— Records for this task —
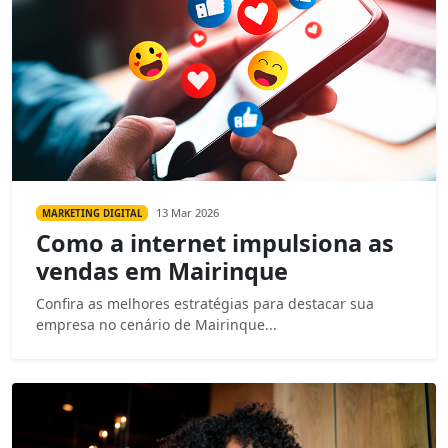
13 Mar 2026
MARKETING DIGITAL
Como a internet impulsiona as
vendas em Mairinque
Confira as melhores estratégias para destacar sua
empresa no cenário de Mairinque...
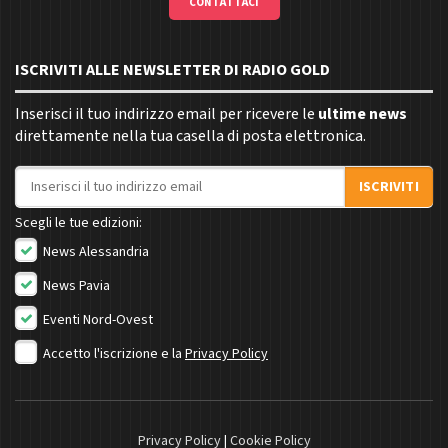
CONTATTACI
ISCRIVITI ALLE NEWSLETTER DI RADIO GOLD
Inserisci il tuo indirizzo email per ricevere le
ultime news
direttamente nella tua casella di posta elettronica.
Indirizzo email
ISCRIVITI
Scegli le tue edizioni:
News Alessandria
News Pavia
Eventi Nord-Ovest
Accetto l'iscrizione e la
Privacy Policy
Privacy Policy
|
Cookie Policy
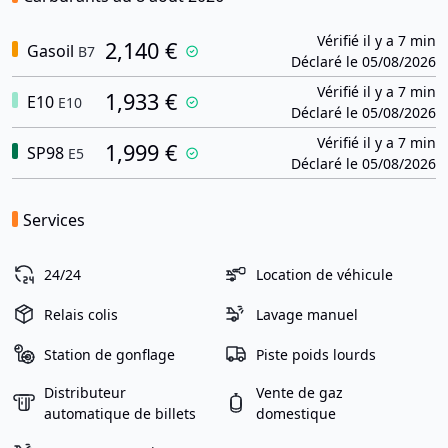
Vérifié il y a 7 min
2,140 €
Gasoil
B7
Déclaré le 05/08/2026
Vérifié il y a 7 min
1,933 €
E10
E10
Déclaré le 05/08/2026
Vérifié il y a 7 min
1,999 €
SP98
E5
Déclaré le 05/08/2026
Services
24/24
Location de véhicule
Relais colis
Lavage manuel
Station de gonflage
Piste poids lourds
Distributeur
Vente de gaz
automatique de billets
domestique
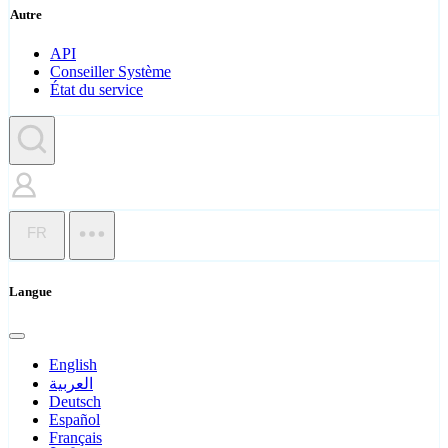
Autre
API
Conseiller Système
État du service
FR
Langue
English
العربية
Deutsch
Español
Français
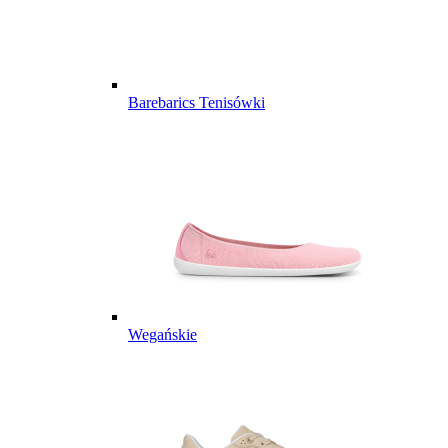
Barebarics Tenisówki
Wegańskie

— What is expected —
Rewrite every line of the entries above, substituting "Publié" for each occurrence of "Déclaré" and changing nothing else. Leave the pictures out.

— Task solution —
13 Mar 2026
MARKETING DIGITAL
Como a internet impulsiona as
vendas em Mairinque
Confira as melhores estratégias para destacar sua
empresa no cenário de Mairinque...
CONTATTACI
ISCRIVITI ALLE NEWSLETTER DI RADIO GOLD
Inserisci il tuo indirizzo email per ricevere le
ultime news
direttamente nella tua casella di posta elettronica.
Indirizzo email
ISCRIVITI
Scegli le tue edizioni:
News Alessandria
News Pavia
Eventi Nord-Ovest
Accetto l'iscrizione e la
Privacy Policy
Privacy Policy
|
Cookie Policy
Vérifié il y a 7 min
2,140 €
Gasoil
B7
Publié le 05/08/2026
Vérifié il y a 7 min
1,933 €
E10
E10
Publié le 05/08/2026
Vérifié il y a 7 min
1,999 €
SP98
E5
Publié le 05/08/2026
Services
24/24
Location de véhicule
Relais colis
Lavage manuel
Station de gonflage
Piste poids lourds
Distributeur
Vente de gaz
automatique de billets
domestique
Autre
API
Conseiller Système
État du service
FR
Langue
English
العربية
Deutsch
Español
Français
Barebarics Tenisówki
Wegańskie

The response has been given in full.